Extracted data entries

-- -- --

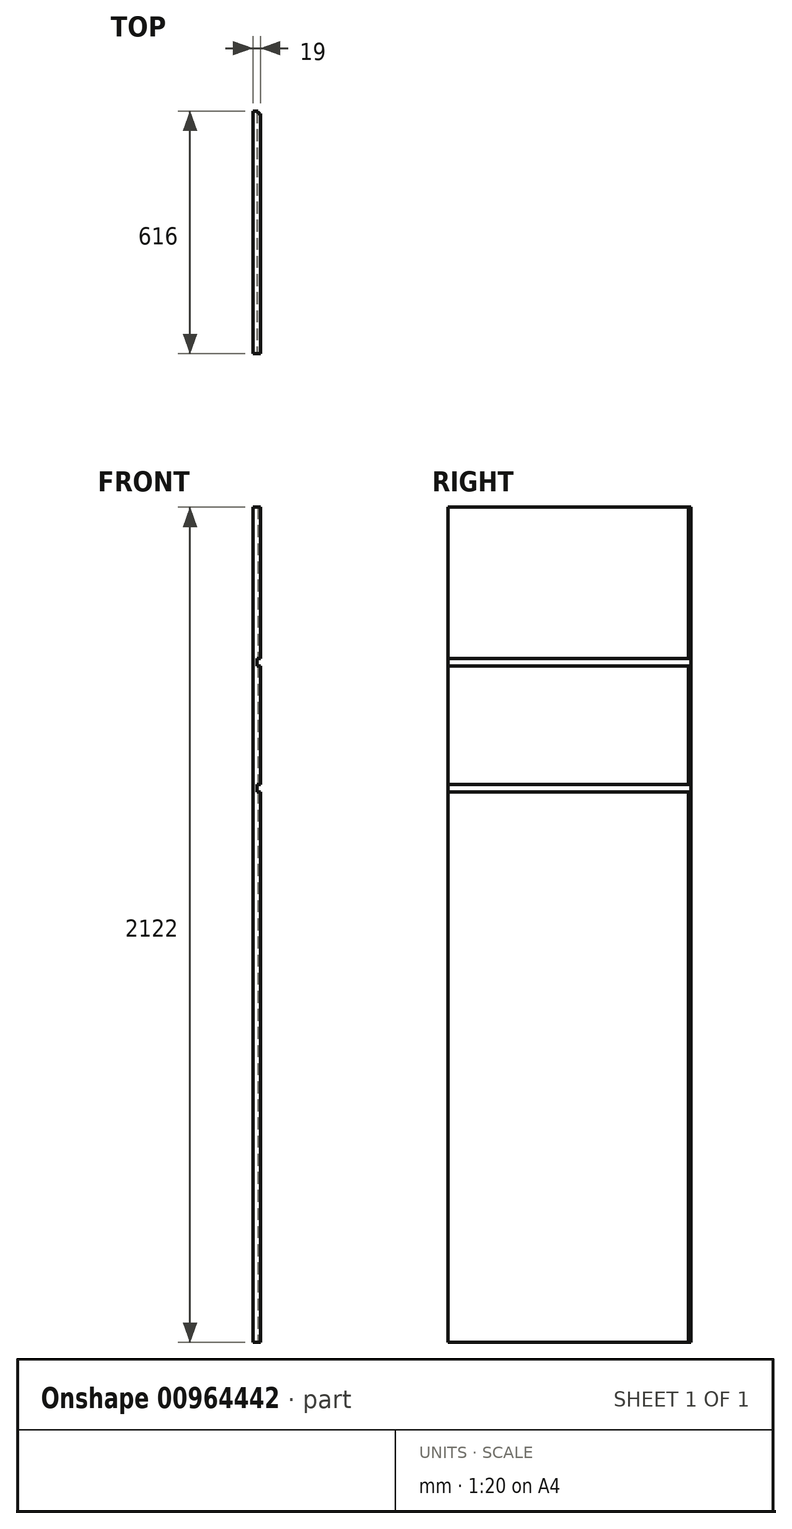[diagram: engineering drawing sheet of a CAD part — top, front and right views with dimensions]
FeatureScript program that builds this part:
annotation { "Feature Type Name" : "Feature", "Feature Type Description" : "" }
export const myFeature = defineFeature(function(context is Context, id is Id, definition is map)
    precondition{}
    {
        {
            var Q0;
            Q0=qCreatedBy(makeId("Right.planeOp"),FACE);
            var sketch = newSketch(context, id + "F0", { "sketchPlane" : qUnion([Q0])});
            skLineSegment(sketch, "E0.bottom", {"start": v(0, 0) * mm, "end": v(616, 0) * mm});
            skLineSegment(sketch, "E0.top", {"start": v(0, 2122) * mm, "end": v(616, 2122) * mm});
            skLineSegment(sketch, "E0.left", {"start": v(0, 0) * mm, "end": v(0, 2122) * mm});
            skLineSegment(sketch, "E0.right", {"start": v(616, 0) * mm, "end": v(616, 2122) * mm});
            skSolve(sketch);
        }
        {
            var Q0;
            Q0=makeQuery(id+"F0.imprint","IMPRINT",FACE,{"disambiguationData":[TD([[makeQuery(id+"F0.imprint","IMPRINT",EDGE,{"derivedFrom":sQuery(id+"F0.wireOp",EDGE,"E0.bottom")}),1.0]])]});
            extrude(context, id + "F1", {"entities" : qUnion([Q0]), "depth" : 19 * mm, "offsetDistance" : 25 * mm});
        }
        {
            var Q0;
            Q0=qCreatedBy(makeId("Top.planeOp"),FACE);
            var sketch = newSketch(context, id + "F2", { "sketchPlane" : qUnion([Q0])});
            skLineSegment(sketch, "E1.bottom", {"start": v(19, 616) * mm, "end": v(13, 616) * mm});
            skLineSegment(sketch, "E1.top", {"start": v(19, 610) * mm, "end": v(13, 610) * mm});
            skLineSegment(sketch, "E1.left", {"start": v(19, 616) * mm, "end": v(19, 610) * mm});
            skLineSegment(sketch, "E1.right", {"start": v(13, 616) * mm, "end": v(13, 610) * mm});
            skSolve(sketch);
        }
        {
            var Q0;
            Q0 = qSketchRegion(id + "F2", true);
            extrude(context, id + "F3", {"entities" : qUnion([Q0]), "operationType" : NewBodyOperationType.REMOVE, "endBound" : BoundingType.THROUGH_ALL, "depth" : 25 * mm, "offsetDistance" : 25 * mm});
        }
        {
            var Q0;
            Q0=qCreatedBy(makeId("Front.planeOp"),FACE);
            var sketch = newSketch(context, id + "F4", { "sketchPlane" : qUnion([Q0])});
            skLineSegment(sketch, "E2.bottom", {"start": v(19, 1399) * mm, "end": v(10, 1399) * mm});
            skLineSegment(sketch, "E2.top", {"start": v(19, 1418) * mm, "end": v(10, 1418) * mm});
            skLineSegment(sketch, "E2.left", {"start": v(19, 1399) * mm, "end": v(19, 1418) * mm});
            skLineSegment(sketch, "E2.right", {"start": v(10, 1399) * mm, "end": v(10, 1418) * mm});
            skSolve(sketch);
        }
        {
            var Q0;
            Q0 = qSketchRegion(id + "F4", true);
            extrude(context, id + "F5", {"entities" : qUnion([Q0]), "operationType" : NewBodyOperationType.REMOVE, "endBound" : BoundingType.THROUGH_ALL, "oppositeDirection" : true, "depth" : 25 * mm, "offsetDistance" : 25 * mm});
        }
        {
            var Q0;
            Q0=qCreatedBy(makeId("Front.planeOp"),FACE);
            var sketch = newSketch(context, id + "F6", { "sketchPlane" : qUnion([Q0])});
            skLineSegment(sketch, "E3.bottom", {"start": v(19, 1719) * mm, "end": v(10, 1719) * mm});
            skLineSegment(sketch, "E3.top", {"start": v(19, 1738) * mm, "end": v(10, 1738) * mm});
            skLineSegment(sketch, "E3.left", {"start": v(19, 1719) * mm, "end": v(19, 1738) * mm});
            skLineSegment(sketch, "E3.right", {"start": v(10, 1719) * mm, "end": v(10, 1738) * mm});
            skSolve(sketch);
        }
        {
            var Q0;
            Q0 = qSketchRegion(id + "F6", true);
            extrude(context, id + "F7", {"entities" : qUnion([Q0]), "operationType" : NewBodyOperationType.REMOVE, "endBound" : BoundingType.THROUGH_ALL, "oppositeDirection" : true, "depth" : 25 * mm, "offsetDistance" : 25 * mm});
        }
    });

-- -- --

Your goal - Pick out each line in the data above that contains the string "qCreatedBy".

Solution to this problem -
            Q0=qCreatedBy(makeId("Right.planeOp"),FACE);
            Q0=qCreatedBy(makeId("Top.planeOp"),FACE);
            Q0=qCreatedBy(makeId("Front.planeOp"),FACE);
            Q0=qCreatedBy(makeId("Front.planeOp"),FACE);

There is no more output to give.